The virtual bronchoscopy used for planning bronchofiberoscopy can be useful also to determine the position of a foreign body in the bronchial tree and to arrange its removal, which is most common in children [21,22].

In addition to the clinical use of virtual bronchoscopy to assess the bronchial tree anatomy, many authors also draw attention to its educational value [23-25], especially for pulmonologists and thoracic surgeons during bronchofiberoscopy training. The bronchial tree is visualized by VBCT in a same mode. Hence, it provides an opportunity to become familiar with the specificity of endoscopic imaging and bronchial anatomy before performing the procedure unassisted. Colt et al. [26] examined the skills of 5 physicians taking part in bronchofiberoscopy training. The authors evaluated the abilities of participants before and after implementing virtual bronchofiberoscopy simulation. After simulation physicians could recognize more of segmental bronchi, and less frequently touched the bronchial wall with the tip of the endoscope, what usually evokes coughing. The duration of procedure remain the same. Generally, the beginners achieved effectiveness similar to the experienced operators.

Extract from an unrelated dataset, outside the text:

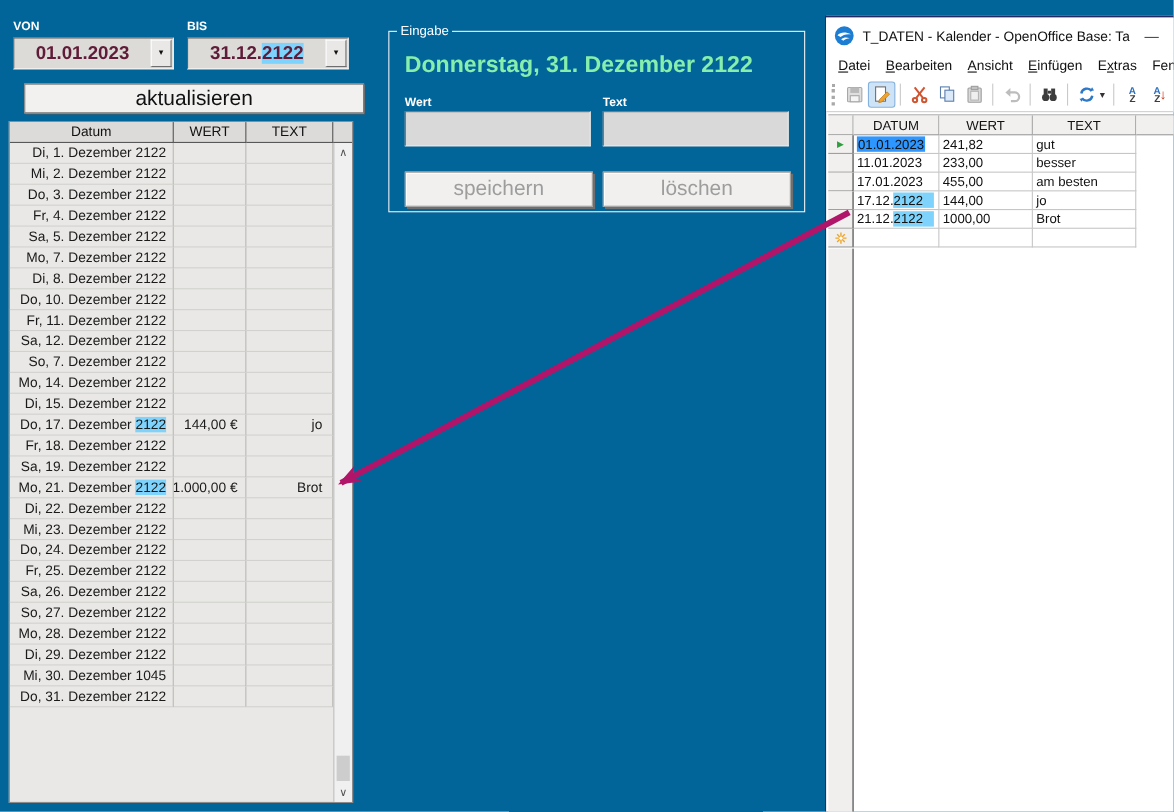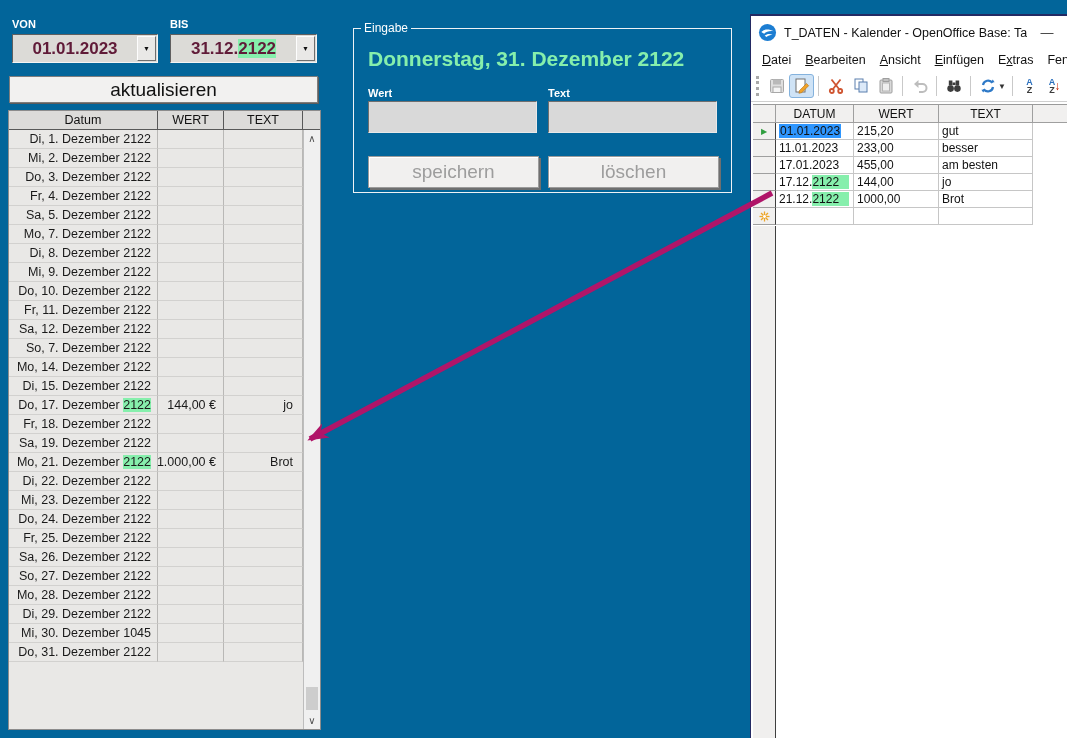"2122" .hl { background: #86efac -> #7dd3fc }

The anatomical knowledge of bronchial tree plays an important role in studies regarding the aerosol distribution in the respiratory tract. The distribution of aerosol particles in the airways significantly depends on the anatomy [27], and the drugs administration can be modified according to the actual type of anatomical structure.

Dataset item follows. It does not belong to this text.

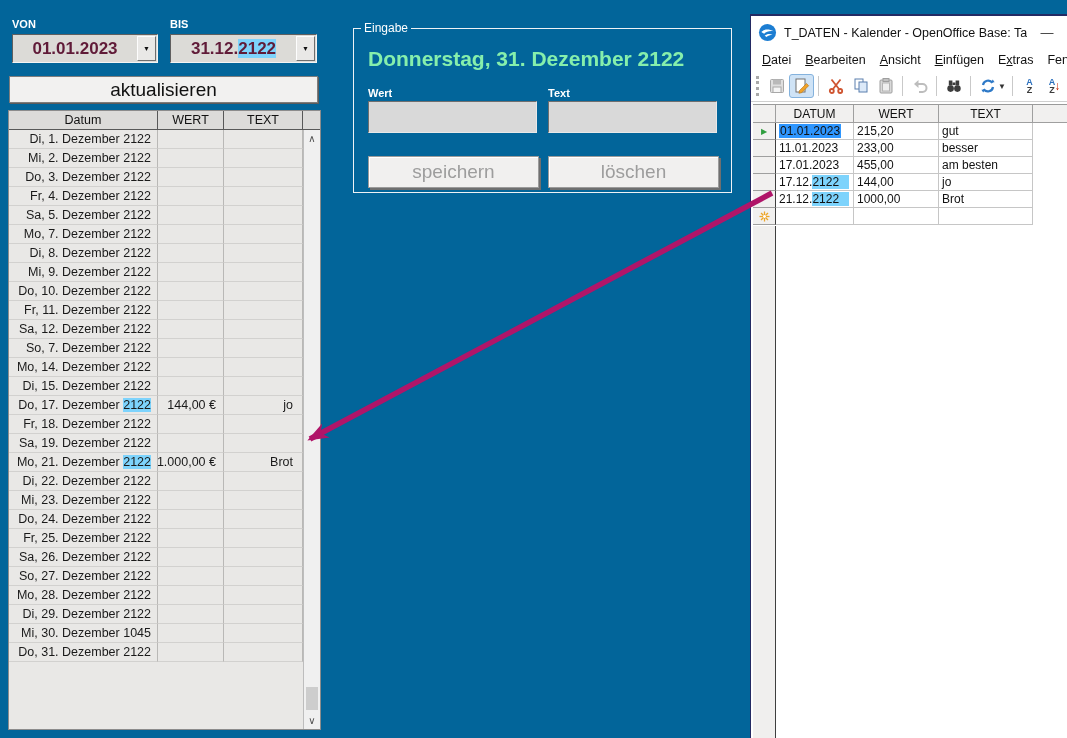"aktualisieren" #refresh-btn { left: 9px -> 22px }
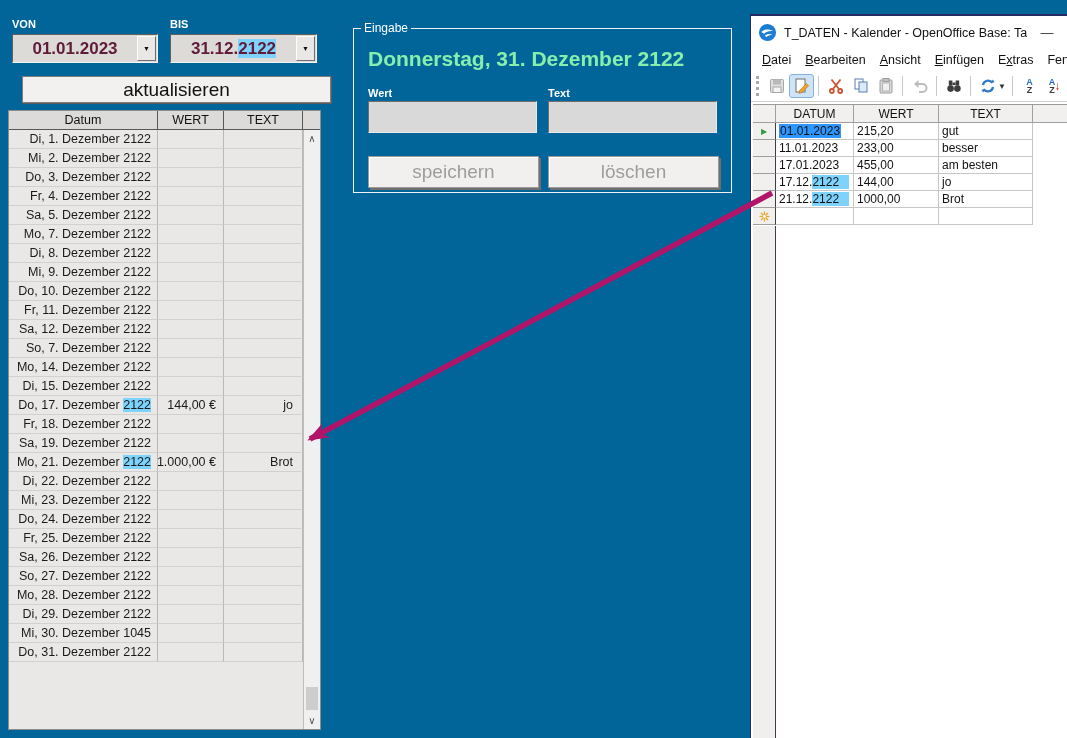"215,20" div.g-cell { text: 215,20 -> 241,82 }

Aerosol distribution in the respiratory tract depends on many factors including, inter alia, the type of airways branching. Since the evaluation of distribution is not possible to perform in vivo, three-dimensional models of the bronchial tree are used to test the patterns of aerosol spreading via bronchial lumen [28-32]. Based on these studies, it was found that the deposition of aerosol particles in the respiratory tract is very non-uniform. There are significant differences between bronchi of the same generation (level of subdivision). For example, there is the 2.5 times greater deposition in the left lower lobar bronchus comparing to the corresponding bronchus on the right side, as the left bronchus is longer and characterized by a greater branching angle and curvature [31]. Branching angle also affects the amount of deposited particles. The larger is the branching angle the freater is the deposition. For example, in the right lower apical bronchus the deposition of aerosol particles is more than 10 times greater comparing to other bronchi of the same generation.

Above-cited publications considered the assessment of aerosol deposition using specific and standardized model of bronchial tree. The results of our study demonstrate a considerable variability of bronchial tree, that should be taken into consideration in this type of studies. Some branching variants may favor an increase, while other – a decrease of aerosol deposition on bronchial walls. The configuration of bronchial branching may also affect the penetration of particles to the alveoli in particular areas of the lungs. While some factors affecting the deposition of the particles in the respiratory tract have been identified, there are still some aspects remaining unknown, such as the effect of trior tetrafurcation instead of bifurcation or the presence of accessory bronchi.

Conclusions

CT virtual bronchoscopy is a quick and effective method to assess the bronchial branching down to the level of segmental bronchi, which is characterized by a great anatomical variability.